At present, there are three primary pressure points related to e-science/e-research support at UCSD: turf, money, and interest. In reverse order, with the exception of a few very high-end data generators amongst the faculty, e-science/research lifecycle management is not high on the list of faculty concerns.

  • The NSF’s best efforts notwithstanding, most researchers, at least locally, have been slow to wake to the data challenge. They seem to think, to the extent they think about it at all, that they’ve already got it covered or that they lack the funds to cover it and, therefore, it should be somebody else’s problem.
  • As a consequence, this campus at least, has committed funds for providing the infrastructure and services necessary to curate data for the long-term, in the hope, frankly, that sufficient faculty (and students, but mostly faculty) will avail themselves of both to make the enterprise self-sustaining.
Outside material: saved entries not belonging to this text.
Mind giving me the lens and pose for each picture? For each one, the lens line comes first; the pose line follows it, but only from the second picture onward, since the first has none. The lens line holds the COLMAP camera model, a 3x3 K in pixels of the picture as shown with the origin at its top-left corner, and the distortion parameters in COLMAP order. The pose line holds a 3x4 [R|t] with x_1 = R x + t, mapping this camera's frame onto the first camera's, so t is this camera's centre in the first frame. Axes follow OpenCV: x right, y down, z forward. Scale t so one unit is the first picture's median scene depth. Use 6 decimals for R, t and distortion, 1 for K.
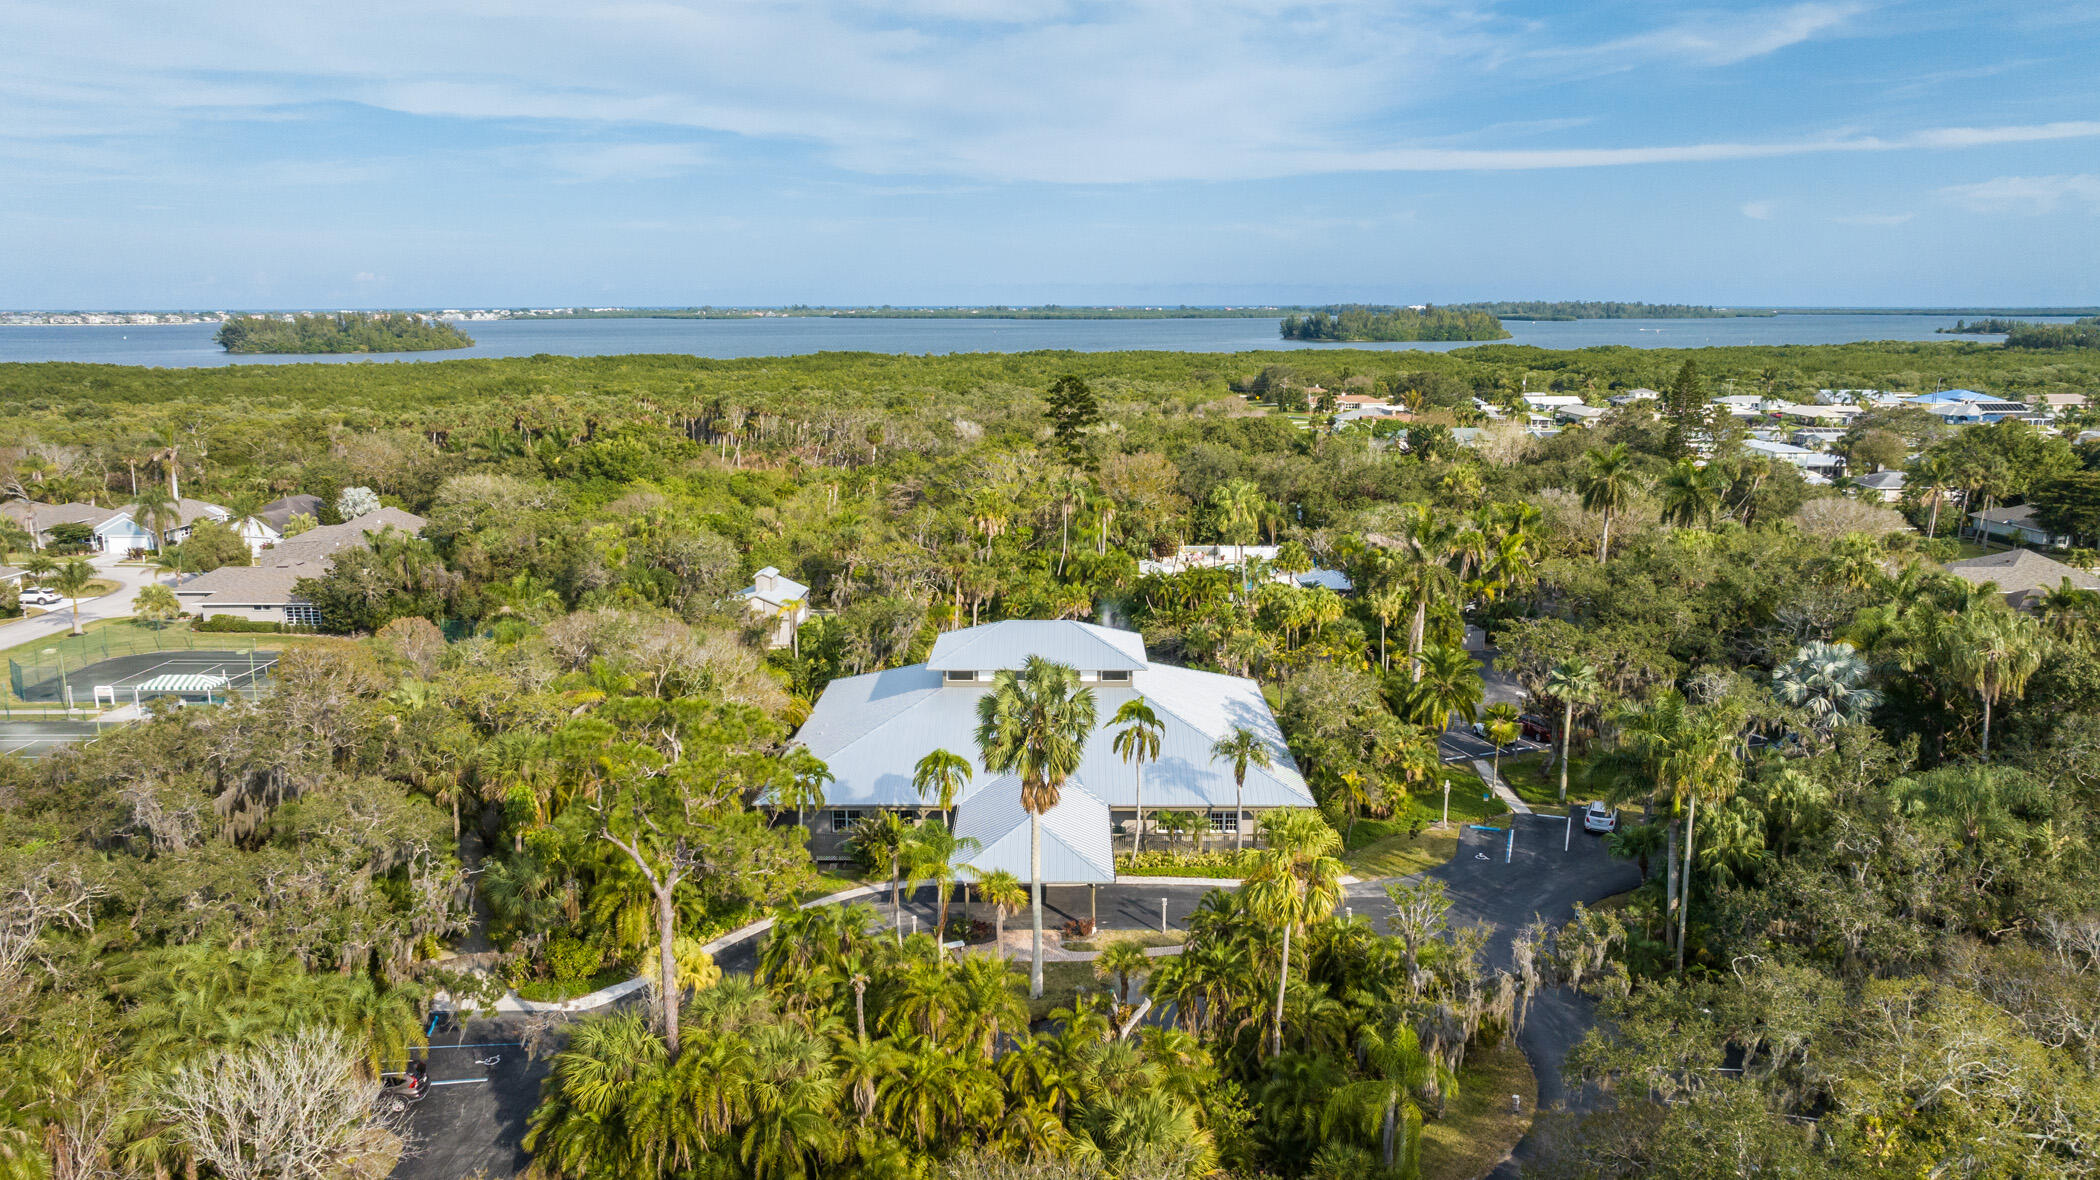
lens RADIAL K [[1490.9, 0, 1038.9], [0, 1490.9, 461.0], [0, 0, 1]] dist [-0.062378, 0.054585]
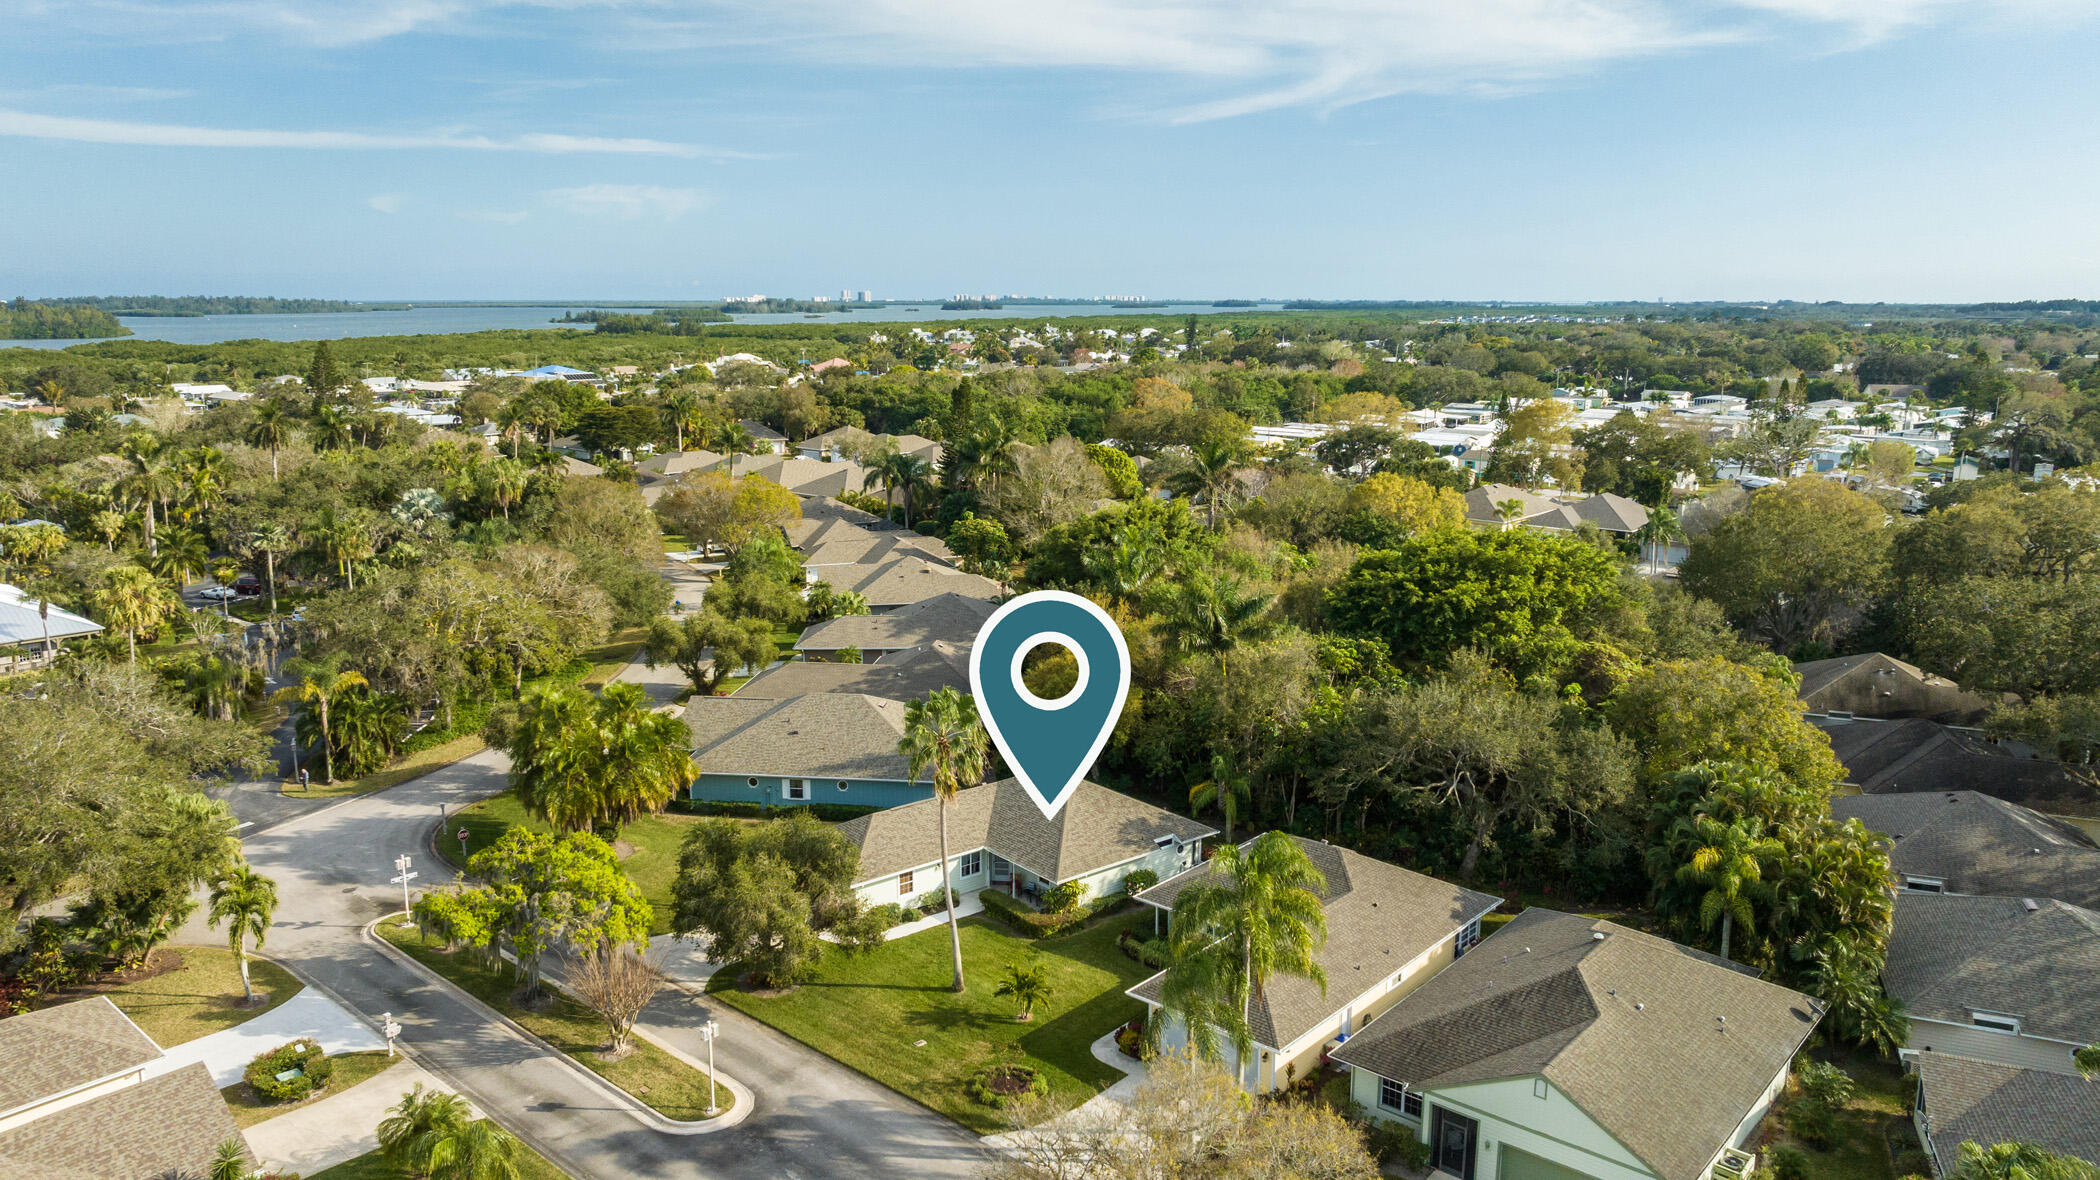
lens RADIAL K [[1459.2, 0, 1060.5], [0, 1459.2, 622.4], [0, 0, 1]] dist [-0.036133, 0.022271]
pose [[0.641797, -0.161901, 0.749590, -0.049700], [0.075457, 0.986050, 0.148366, 0.014268], [-0.763153, -0.038659, 0.645060, -0.119074]]
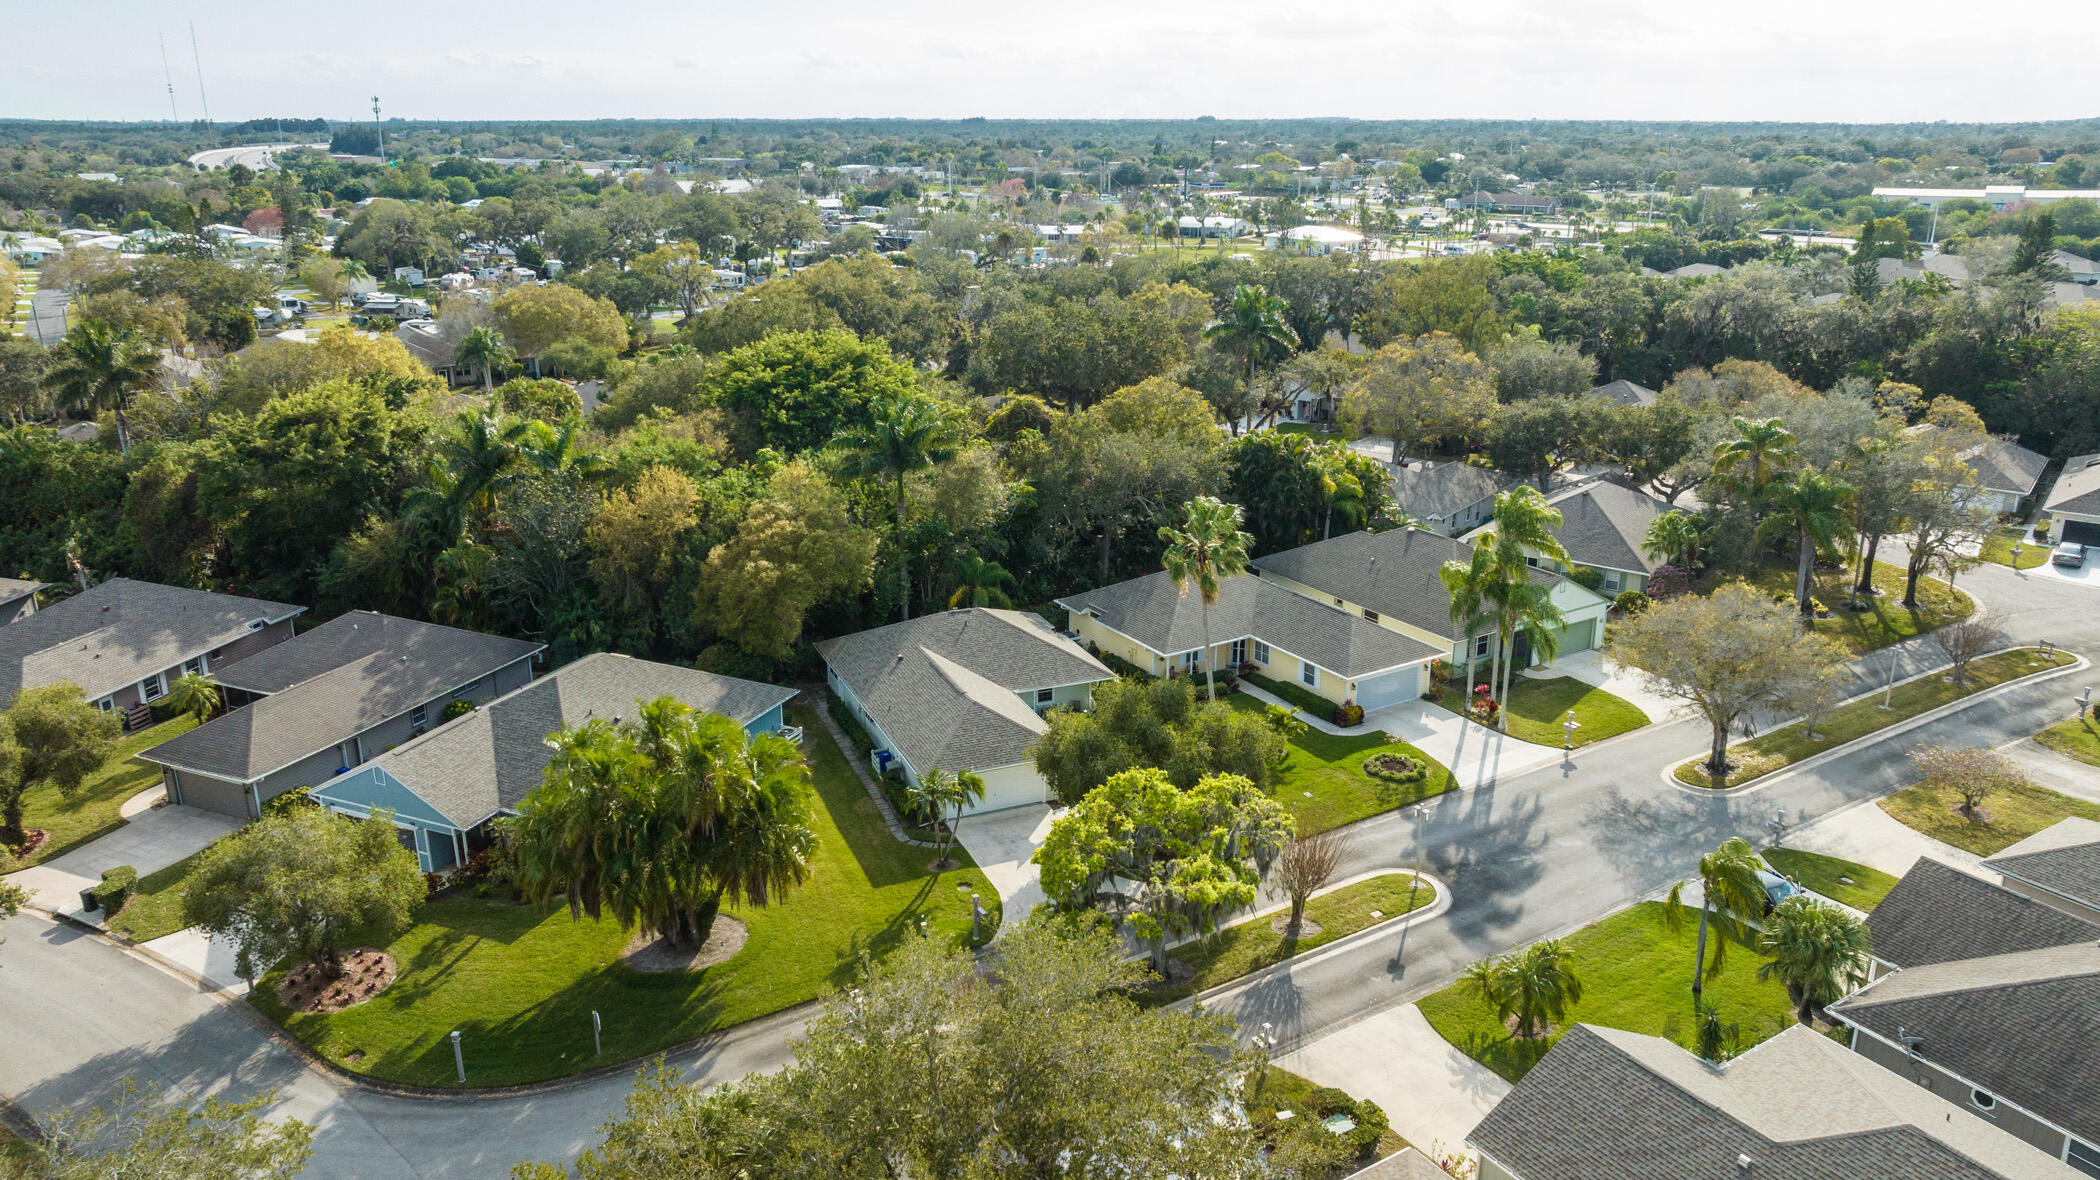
lens RADIAL K [[1468.8, 0, 1057.6], [0, 1468.8, 599.2], [0, 0, 1]] dist [-0.034010, 0.029712]
pose [[-0.553820, -0.256614, 0.792106, -0.063820], [0.087693, 0.928056, 0.361970, -0.003683], [-0.828005, 0.269929, -0.491473, 0.056079]]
That’s the good news; the bad news is that it has committed only those funds and only with the understanding that the enterprise will become self-sustaining. Whether that proves to be the case remains to be seen of course.
  • Finally, there is an awfully large number of parties interested in what remains a still-ill-defined problem space. The associated ‘jostling’ makes calculating the right mix of those parties in the solution space doubly challenging.

What I hear through the grapevine suggests that the above is true at many more places than UCSD.

I would add to this that "self-sustaining" is an incidence of the "them that has the gold gets the services" anti-pattern. Grant-funded research does not produce all data worthy of note. I'm all in favor of earmarks from grants, don't mistake me—I just worry quite a lot that data services will exclude all but the well-funded.

As I read through the case studies, what struck me was that these are stories of pioneering individuals given lots of freedom and enough support to use it. I applaud those individuals (indeed, I know several of them personally), and I love what they're doing. I just—well, I'm a worrywart. I worry about them too. They're heroes, and just as in programming, one can't sustain an enterprise indefinitely on heroes. (We tried that, as I am rather tired of saying, with IRs and their maverick managers. It didn't work, unless by "work" you mean "burn out good people uselessly.")

So when do we move past the hero model of data curation? When will it be mainstreamed? I genuinely wonder.